芸人というのは人を楽しませる仕事。そのときによしおがいつも意識しているのが、相手の反応を確認することなんだ。ギャグを披露したときに、場が盛り上がらなかったり、お客さんが引いていたりしたらそのギャグは封印する。もし、少しでも反応がよければ、もっと面白くできるように努力する。

 芸人にはよしおみたいな、お客さんが笑ってくれることを大切にするタイプと、自分のなかの面白いというものを追求するタイプがいる。芸の世界だったらどっちが正解、というのはないんだけど、日常生活のなかで相手を楽しませようとする場合、とくに低学年の子に向けては、相手が楽しんでくれるか、を考えることが大切だと思うんだ。

 よしおは普段子どもたちにもライブをしているんだけど、お客さんで来ている子どもと一緒に「おっぱっぴー」をやったり、一緒に歌を歌ったり、とにかく一緒に楽しんで盛り上がることをライブに取り入れているよ。

 君に「一発ギャグをやろう!」とは言わないけれど、一緒に楽しめるゲームやクイズを用意しておくのはどうだろう。

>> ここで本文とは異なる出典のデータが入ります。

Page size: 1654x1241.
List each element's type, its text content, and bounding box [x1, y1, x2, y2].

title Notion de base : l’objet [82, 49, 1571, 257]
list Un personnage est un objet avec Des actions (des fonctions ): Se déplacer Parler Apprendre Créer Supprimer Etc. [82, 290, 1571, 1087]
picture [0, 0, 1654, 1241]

道具や、難しい知識がいらないものなら、すぐにみんなで楽しめるはず。さっきも話したような〇×ゲームはすぐに勝敗がつくから何回も楽しめるね。

 他には、心理テストやクイズなんかもいいと思う! 心理テストやクイズを自分で考えるのはなかなか難しいけど、きっと図書館に本がたくさんあるはず。お世話係のときに本を借りておけば準備もばっちりだね。クイズをやるときは、相手が楽しんでいるか、ちゃんと参加できているかも確認してあげよう。そしてなによりも大切なのが君自身も楽しむこと。“一緒に楽しむ”ことを意識してね!

 一発ギャグではないけど、手を使って簡単にできるマジックなんかもおすすめだよ。鉛筆が浮いているように見えるやつとか、親指が手のひらを貫通したように見えるやつとか。知っているかな? よしおは小学生のころ、「耳に穴が開いちゃった!」っていうマジックをよく披露していたよ。耳を折りたたんで耳の穴を隠すんだ。それで、手を離したら「耳に穴が開いちゃった!」ってね。これは、よしおが低学年のころに高学年のお兄さんにやってもらって、引き継いだ伝統芸(笑)。ネタバレしたら、1年生にもやり方を教えてあげてね。